After building the forms, I added field validation rules. Had I bothered to read the manual, I’d know that most of these should have been added while I was building the database and designing the tables. As I’m sure you know, there are two places where field validation rules can be handled: by the database at the table level or by the GUI at the screen level. Alpha Five supports both. It was nice to see the database seamlessly interacting with the GUI, handling field validation rules without having to code them in both places.
Finally, I built a menu to tie all the forms and reports together, which turned out to be the hardest part of the entire process. I found no wizard to guide me, and I groped around for a while before grabbing the main menu from one of the sample applications and changing the form calls to point to my forms. Even though this was the most challenging part of the process, it still wasn’t all that bad of an experience.
Mostly good impressions
I came away from my experiment impressed by Alpha Five’s built-in field functionality, which usually exceeds that of Access. For example, date fields automatically have the capability of popping up a calendar. Drop-down lists can be created without being tied to a database and can display one value on the screen while storing a correlated value in the database.
I was also amazed at how quickly I was able to code field validation rules and database lookups with a point-and-click wizard. A lot of the standard error checks, such as checking for duplicates and null values, can be assigned simply by selecting them. All in all, very little coding appears to be involved in building Alpha Five projects, even less—if you can believe it—than with Access. Apparently, that’s exactly as Alpha Software intended it.
As a security-conscious programmer, I was relieved to find that the Alpha Five environment includes some basic security mechanisms. The framework includes encryption, although I was unable to measure the encryption strength or algorithm for this review. Users can be assigned to groups, and groups can be granted permissions at the table level. While I was glad that Alpha Software includes these basic mechanisms, I was disappointed that Alpha Five doesn’t include auditing, a basic Trusted Computing Base requirement. However, it does seem that an auditing system could be coded with Alpha Five’s scripting language, Xbasic. While Alpha Five provides a security framework, it’s not a complete one—rather just a good start.
I was a little surprised and disappointed with the amount of information Alpha Five wants to store in the registry. Instead of creating index files, Alpha Five puts index information in my registry, for reasons that I don’t quite understand. I was surprised to see the 35 subkeys that Alpha Software packed under the HKEY_CURRENT_USER\Software\AlphaSoftware\Alpha5 key on my testing machine.
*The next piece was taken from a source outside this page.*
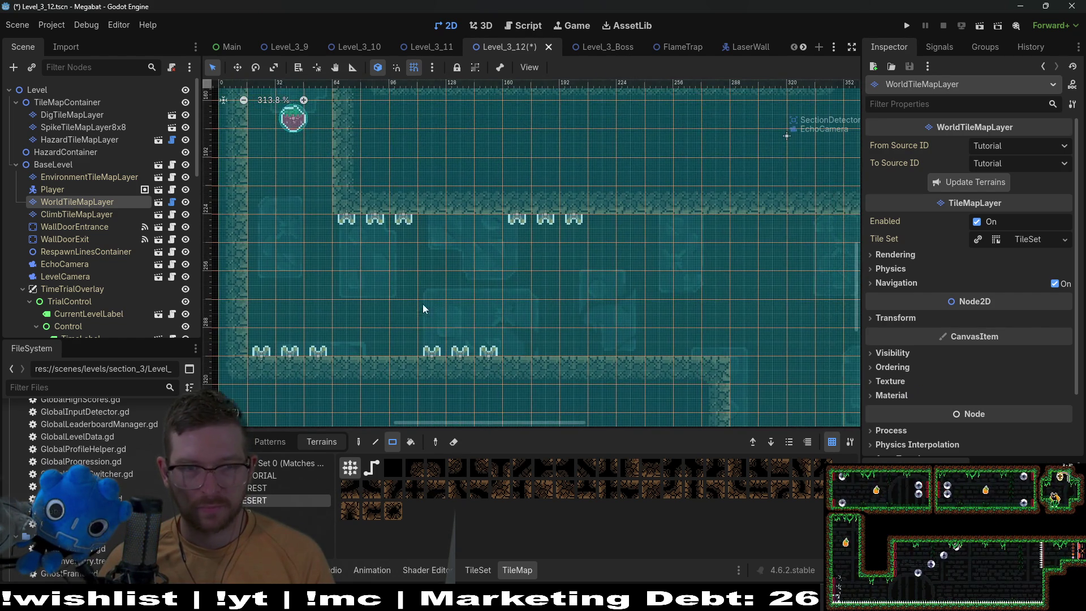
pyautogui.moveTo(425, 308); pyautogui.dragTo(508, 282)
Maybe I’m a bit of a Luddite, but another aspect of Alpha Five that I didn’t like was the requirement for a proprietary runtime component. Alpha Five applications need either the language or the runtime components installed on the client before they’ll operate. Understandably, these runtime components aren't included with the free evaluation version, so I could only speculate how the system would work on a nondevelopment client. Running on my development box, my freelancer application seemed to run slowly, and I have a sneaking suspicion that performance will also be a bit on the slow side on a client equipped with the runtime module.
Alpha Five’s main advantage is the speed and ease with which functionality-rich prototypes can be built. The tradeoff for this development speed is performance. In the end, Alpha Five is a fun tool to use and compares favorably with Microsoft Access—especially in terms of functionality and the volume of code required to make a functioning application. While I’ve not been transformed overnight into a die-hard Alpha Five fan, I am convinced that is a valuable prototyping tool and a worthy rival for MS Access.